HostClass directly references M::ClassMethods, which is an implementation detail of the module M that HostClass should not need to know or care about.
So how about this: when we call include on the first line, we somehow notify the module that it has been included, and also give it our class object, so that it can call extend itself. This way, it's the module's job to add the class methods if it wants to.

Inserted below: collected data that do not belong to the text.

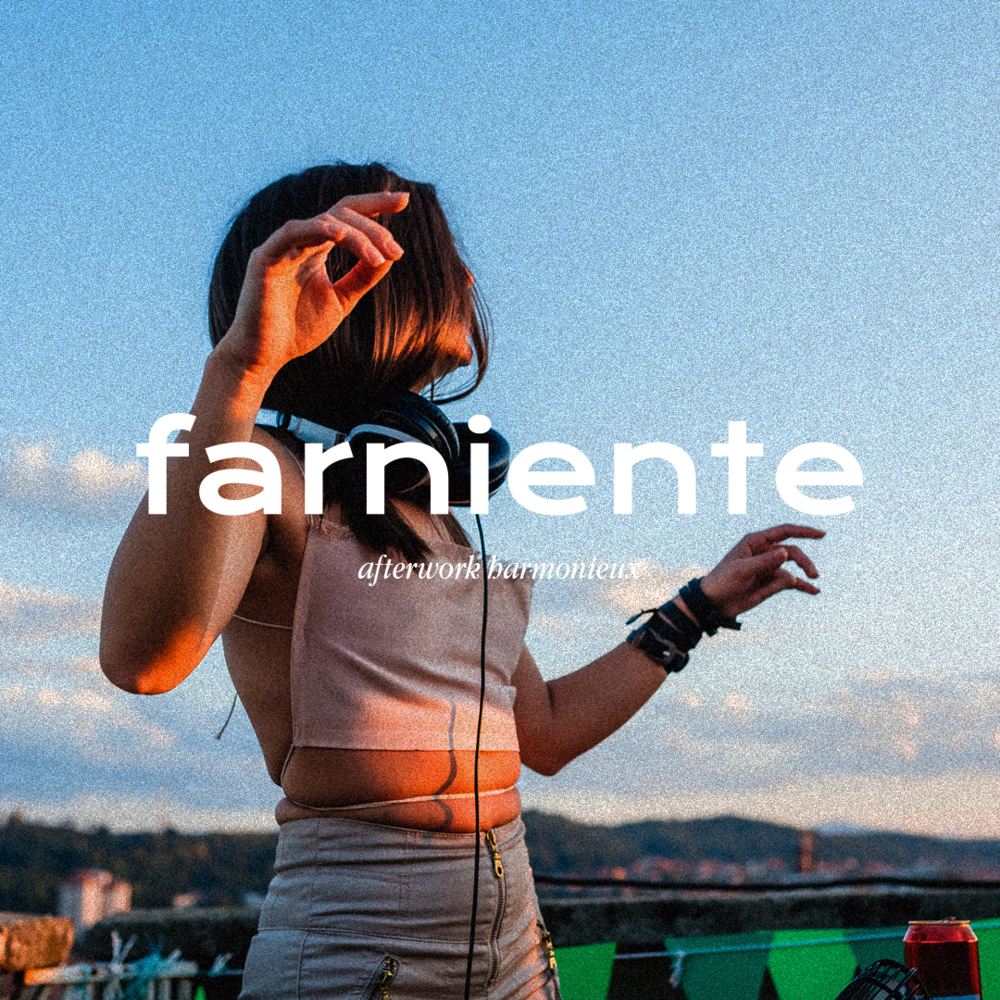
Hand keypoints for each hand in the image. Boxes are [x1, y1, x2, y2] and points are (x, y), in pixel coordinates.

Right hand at [220, 191, 409, 379]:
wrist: (264, 356)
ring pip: (324, 222)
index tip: (405, 199)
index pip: (347, 215)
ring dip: (357, 236)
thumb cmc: (297, 330)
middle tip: (395, 250)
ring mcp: (281, 247)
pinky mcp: (265, 258)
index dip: (375, 204)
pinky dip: (318, 230)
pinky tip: (341, 235)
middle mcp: (300, 241)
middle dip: (373, 226)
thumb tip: (389, 256)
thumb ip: (362, 278)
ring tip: (380, 257)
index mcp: (316, 248)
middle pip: (341, 213)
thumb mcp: (340, 300)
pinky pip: (293, 233)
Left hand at [697, 524, 823, 618]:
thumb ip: (764, 562)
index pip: (784, 532)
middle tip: (813, 574)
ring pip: (792, 568)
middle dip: (804, 561)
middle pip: (792, 552)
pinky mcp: (770, 583)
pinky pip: (791, 582)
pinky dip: (803, 586)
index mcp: (755, 542)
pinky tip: (815, 591)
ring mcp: (768, 568)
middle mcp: (764, 552)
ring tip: (812, 582)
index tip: (821, 534)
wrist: (714, 603)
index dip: (803, 531)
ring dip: (802, 575)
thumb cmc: (723, 581)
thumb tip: (784, 552)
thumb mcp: (742, 570)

This is exactly what the special self.included method is for. Ruby automatically calls this method whenever the module is included into another class (or module), and passes in the host class object as the first argument:
module M
def new_instance_method; "hi"; end
def self.included(base) # `base` is `HostClass` in our case
base.extend ClassMethods
end
module ClassMethods
def new_class_method; "hello"; end
end
end
class HostKlass
include M
def self.existing_class_method; "cool"; end
end
HostKlass.singleton_class.included_modules
#=> [M::ClassMethods, Kernel]
# ^ still there!
Of course, adding class methods is not the only thing we can do in self.included. We have the class object, so we can call any other (class) method on it:
def self.included(base) # `base` is `HostClass` in our case
base.existing_class_method
#=> "cool"
end
As Sergio mentioned in comments, for guys who are already in Rails (or don’t mind depending on Active Support), Concern is helpful here:
require 'active_support/concern'
module Common
extend ActiveSupport::Concern
def instance_method
puts "instance method here"
end
class_methods do
def class_method
puts "class method here"
end
end
end
class A
include Common
end
You can have your cake and eat it too by doing this:
module M
def self.included(base)
base.class_eval do # do anything you would do at class level
def self.doit #class method
##fred = "Flintstone"
"class method doit called"
end # class method define
def doit(str) #instance method
##common_var = "all instances"
#instance_var = str
"instance method doit called"
end
def get_them
[##common_var,#instance_var,##fred]
end
end # class_eval
end # included
end # module
class F; end
F.include M
F.doit # >> "class method doit called"
a = F.new
b = F.new
a.doit("Yo") # "instance method doit called"
b.doit("Ho") # "instance method doit called"
a.get_them # >> ["all instances", "Yo", "Flintstone"]
b.get_them # >> ["all instances", "Ho", "Flintstone"]
If you intend to add instance, and class variables, you will end up pulling out your hair as you will run into a bunch of broken code unless you do it this way.